Required action A: Copy out, character for character, the stretch of the saved data entries from the line containing "25 Eylül 2009 sabah Memle" through the line containing "Hemen anaları toplayıp, ka".

Mexico sent in the army to fight the drug war. Many question the toll on society and the army itself
The handwritten letter addressed to the Mexican president and lawmakers came from a military prison outside the capital.
Its authors were 20 soldiers awaiting sentencing for crimes committed during Mexico’s drug war, which has seen tens of thousands of troops deployed against well-armed criminal gangs in a bloody conflict without apparent end.
For the record:
3:25 p.m. June 18, 2018An earlier version of this article identified an attorney who represents troops accused of crimes as Carlos Gutierrez-Priego. He is Cesar Gutierrez-Priego.
“We … were used by the Mexican state in a failed experiment which resulted in an enormous number of collateral victims and dozens of soldiers of low rank in prison,” the jailed troops wrote. “We are performing a function for which we were not prepared.”
The missive was a rare public expression of disquiet from members of Mexico’s insular military. The plea captured what some call a growing sense of unease and even dissent as Mexico moves toward what appears to be a permanent use of troops in its war on drugs.
Current and former soldiers and officers are joining human rights groups to denounce Mexico’s ever-increasing militarization of civilian law enforcement, a trend solidified with the new Internal Security Law, passed by lawmakers in December. The law is facing challenges in the Supreme Court.
“We don’t want to perform the functions of the police,” retired Army Gen. Jesus Estrada Bustamante said in an interview.
Critics say the military — trained in tactics of war — is ill suited for police tasks, and that its deployment is undercutting trust in the military, long among the nation’s most respected institutions.
Military personnel have been implicated in scores of cases of torture, killings, disappearances and other crimes since being sent to the front lines of the drug cartel battles.
And then there is the escalating number of casualties among troops, mostly from poor and working-class backgrounds, who are now routinely assigned to protracted stints in violence-plagued states such as Guerrero, Tamaulipas, Michoacan and Veracruz.
Drug gangs have mounted complex ambushes against military patrols, kidnapped and beheaded soldiers, and even shot down a pair of helicopters.
Since Mexico launched its offensive against the cartels in 2006, official figures show, more than 500 troops have been killed, about half shot dead and the others lost in vehicle accidents, air crashes and other incidents related to missions against organized crime.
“This clearly generates physical and psychological costs,” noted Javier Oliva Posada, a professor at the National Autonomous University of Mexico. “You are confronting criminals who have no problem in torturing and destroying their victims, including elements of the armed forces.”

Required action B: According to the article on Mexico's drug war, how many soldiers wrote the handwritten letter from the military prison?

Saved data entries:
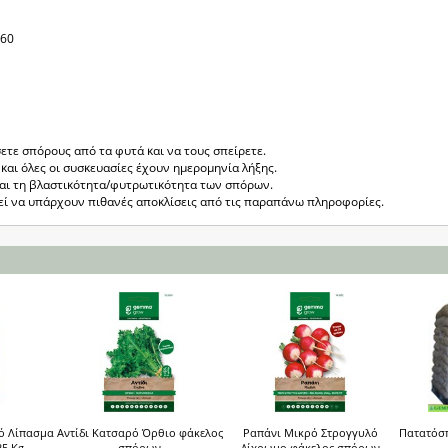
-60
ετε σπόρους από τα φυτά και να τους σπείρετε.
και όλες οι συσκευασίες έχουν ημερομηνία λήξης.
ται τη βλαστικότητα/φυτρωτικότητα των σπόρων.
ρεί να υπάρχουν πιθανές αποκλίσεις από τις παραπάνω πληροφορίες.
ό Λίπασμα
Αντίδι Κατσαρό Όρθιο φάκελος
Ραπάνι Μικρό Στρογγυλό
Πατατόσ
25 Kg
σπόρων
Δίχρωμο φάκελος σπόρων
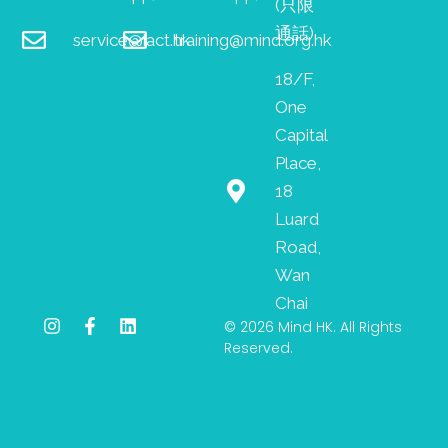
(只限
通話)
service@iact.hk
training@mind.org.hk
18/F,
One
Capital
Place,
18
Luard
Road,
Wan
Chai
I
F
L
© 2026 Mind HK. All Rights
n
a
i
Reserved.
s
c
n
t
e
k
a
b
e
g
o
d
r
o
i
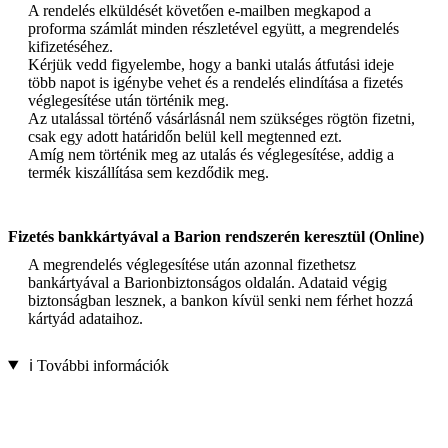
A rendelés elküldését követően e-mailben megkapod a
proforma számlát minden részletével együtt, a megrendelés
kifizetéséhez.
Kérjük vedd figyelembe, hogy a banki utalás átfutási ideje
több napot is igénybe vehet és a rendelés elindítása a fizetés
véglegesítése után történik meg.
Az utalással történő vásárlásnál nem szükséges rögtön fizetni,
csak egy adott határidőn belül kell megtenned ezt.
Amíg nem történik meg az utalás és véglegesítése, addig a
termék kiszállítása sem kezdődik meg.
Fizetés bankkártyával a Barion rendszerén keresztül (Online)
A megrendelés véglegesítése után azonnal fizethetsz
bankártyával a Barionbiztonságos oldalán. Adataid végig
biztonságban lesznek, a bankon kívül senki nem férhet hozzá
kártyád adataihoz.
ℹ️ További információk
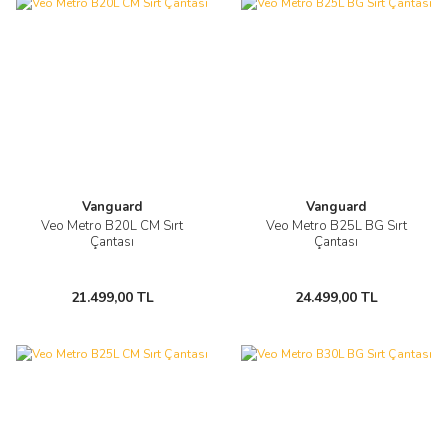
Vanguard
Vanguard
Veo Metro B20L CM Sırt
Veo Metro B25L BG Sırt
Çantası
Çantası
21.499,00 TL
24.499,00 TL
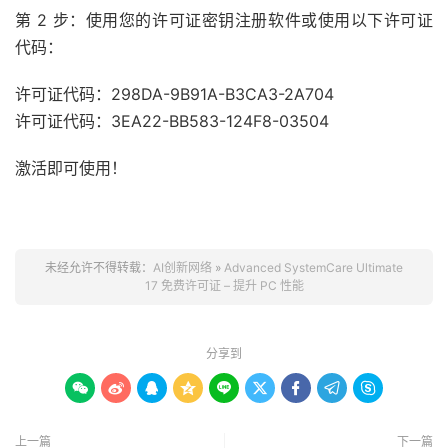
第 2 步：使用您的许可证密钥注册软件或使用以下许可证
代码：
许可证代码：298DA-9B91A-B3CA3-2A704
许可证代码：3EA22-BB583-124F8-
03504
激活即可使用！
未经允许不得转载：
AI创新网络
»
Advanced SystemCare Ultimate
17 免费许可证 – 提升 PC 性能
分享到









上一篇
下一篇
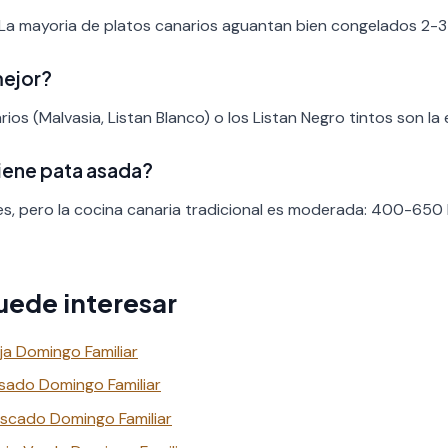
 La mayoria de platos canarios aguantan bien congelados 2-3
mejor?
ios (Malvasia, Listan Blanco) o los Listan Negro tintos son la 
tiene pata asada?
es, pero la cocina canaria tradicional es moderada: 400-650 
uede interesar
ja Domingo Familiar
sado Domingo Familiar
scado Domingo Familiar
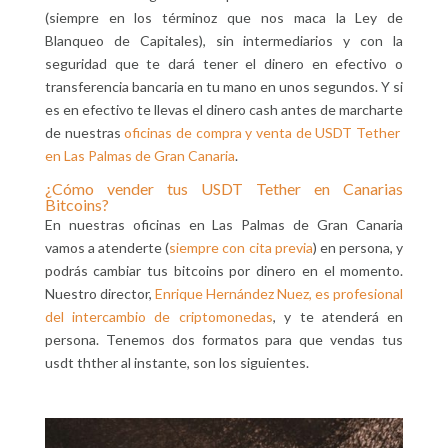
(siempre en los términoz que nos maca la Ley de
Blanqueo de Capitales), sin intermediarios y con la
seguridad que te dará tener el dinero en efectivo o
transferencia bancaria en tu mano en unos segundos. Y si
es en efectivo te llevas el dinero cash antes de marcharte
de nuestras
oficinas de compra y venta de USDT Tether
en Las Palmas de Gran Canaria
.
¿Cómo vender tus USDT Tether en Canarias
Bitcoins?
En nuestras oficinas en Las Palmas de Gran Canaria
vamos a atenderte (
siempre con cita previa
) en persona, y
podrás cambiar tus bitcoins por dinero en el momento.
Nuestro director,
Enrique Hernández Nuez, es profesional
del intercambio de criptomonedas
, y te atenderá en
persona. Tenemos dos formatos para que vendas tus
usdt thther al instante, son los siguientes.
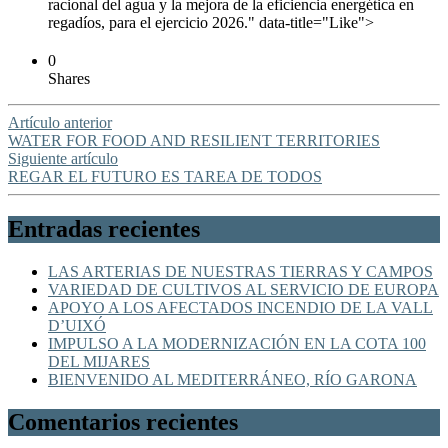
racional del agua y la mejora de la eficiencia energética en
regadíos, para el ejercicio 2026." data-title="Like">
0
Shares
Artículo anterior
WATER FOR FOOD AND RESILIENT TERRITORIES
Siguiente artículo
REGAR EL FUTURO ES TAREA DE TODOS
Entradas recientes
LAS ARTERIAS DE NUESTRAS TIERRAS Y CAMPOS
VARIEDAD DE CULTIVOS AL SERVICIO DE EUROPA
APOYO A LOS AFECTADOS INCENDIO DE LA VALL
D’UIXÓ
IMPULSO A LA MODERNIZACIÓN EN LA COTA 100
DEL MIJARES
BIENVENIDO AL MEDITERRÁNEO, RÍO GARONA
Comentarios recientes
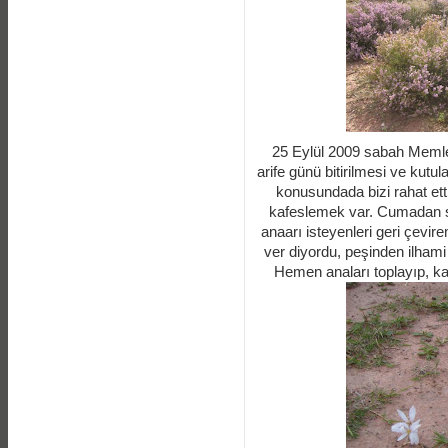
25 Eylül 2009 sabah Memle
arife günü bitirilmesi ve kutu
konusundada bizi rahat etti
kafeslemek var. Cumadan so
anaarı isteyenleri geri çevire
ver diyordu, peşinden ilhami
Hemen anaları toplayıp, ka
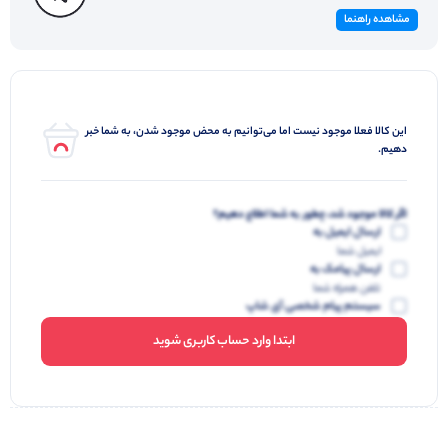
مشاهده راهنما
این کالا فعلا موجود نیست اما می‌توانیم به محض موجود شدن، به شما خبر
دهیم.
اگر کالا موجود شد، چطور به شما اطلاع دهیم؟
ارسال ایمیل به
ایمیل شما
ارسال پیامک به
تلفن همراه شما
سیستم پیام شخصی آی شاپ
ابتدا وارد حساب کاربری شوید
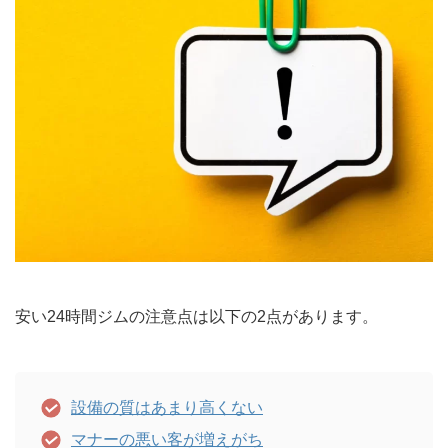
安い24時間ジムの注意点は以下の2点があります。
設備の質はあまり高くない
マナーの悪い客が増えがち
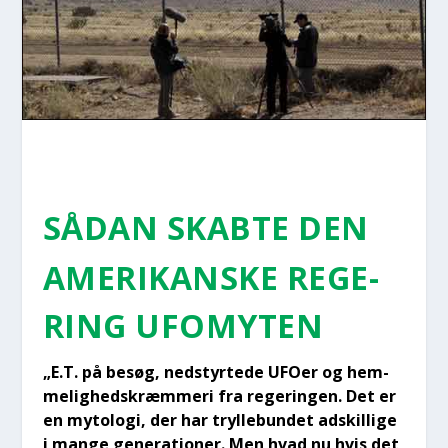
SÅDAN SKAB­TE DEN
AME­RI­KAN­SKE REGE­
RING UFO­MYTEN
„E.T. på besøg, nedstyr­te­de UFO­er og hem­
me­lig­heds­kræm­me­ri fra rege­rin­gen. Det er
en myto­lo­gi, der har tryl­le­bun­det adskil­li­ge
i man­ge gene­ra­tio­ner. Men hvad nu hvis det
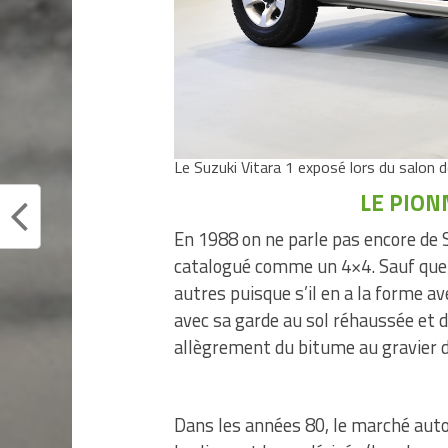
Le Suzuki Vitara 1 exposé lors du salon 
LE PION
En 1988 on ne parle pas encore de S
catalogué comme un 4×4. Sauf que 
autres puisque s’il en a la forme av
avec sa garde au sol réhaussée et d
allègrement du bitume au gravier 
Dans les années 80, le marché auto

Exercise output A:
25 Eylül 2009 sabah Memle
arife günü bitirilmesi ve kutu
konusundada bizi rahat etti
kafeslemek var. Cumadan so
anaarı isteyenleri geri çevire
ver diyordu, peşinden ilhami
Hemen anaları toplayıp, ka

Exercise output B: 20 soldiers